Likewise, I think being in a field for a long time etches the paradigm into your brain so deeply that it inhibits your ability to think outside of it.

I think this probably works alongside any changes that might happen simply due to age. I'd like to see a study comparing the creativity of old people who are just joining a new field, versus relatively young people who have been in the field their whole lives.

Comment author: MichaelVassar 29 March 2009 10:20:40PM 6 points [-]

A lot of people seem to be creative in less technical fields later in life after switching into them from a more technical field in which their creativity had somewhat dried up.

Comment author: Kaj_Sotala 29 March 2009 09:08:58PM 6 points [-]

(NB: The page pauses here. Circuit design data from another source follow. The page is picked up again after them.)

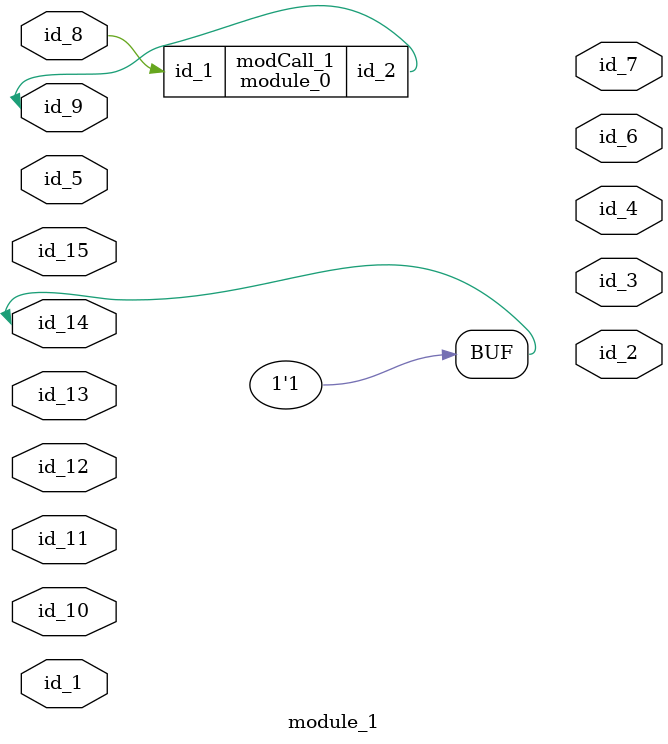
<source format=v>
module module_0 (
    id_1,
    id_2
);
  inout wire id_2;
  input wire id_1;
  wire id_3;
  ;
endmodule
module module_1 (
    id_1,
    id_2,
    id_3,
    id_4,
    id_5,
    id_6,
    id_7,
    id_8,
    id_9,
    id_10,
    id_11,
    id_12,
    id_13,
    id_14,
    id_15
);
  input wire id_15;
  inout wor id_14;
  inout wire id_13;
  input wire id_12;
  input wire id_11;
  inout wire id_10;
  inout wire id_9;
  inout wire id_8;
  output wire id_7;
  output wire id_6;
  input wire id_5;
  output wire id_4;
  module_0 modCall_1 (
      id_8,
      id_9
  );
  output wire id_3;
  output wire id_2;
  input wire id_1;
  assign id_14 = (-1);
endmodule

</source>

If you're talking about the creativity that works within a paradigm, then chronological age doesn't matter - it's only the amount of time that you've spent studying the field that matters. A person who enters a field at 50 shows a similar career trajectory than a person who enters it at 20.

If you're talking about paradigm-busting creativity, then I'm not aware of other studies that would have made the inside/outside-paradigm distinction. (Which isn't to say that they might not exist, of course.)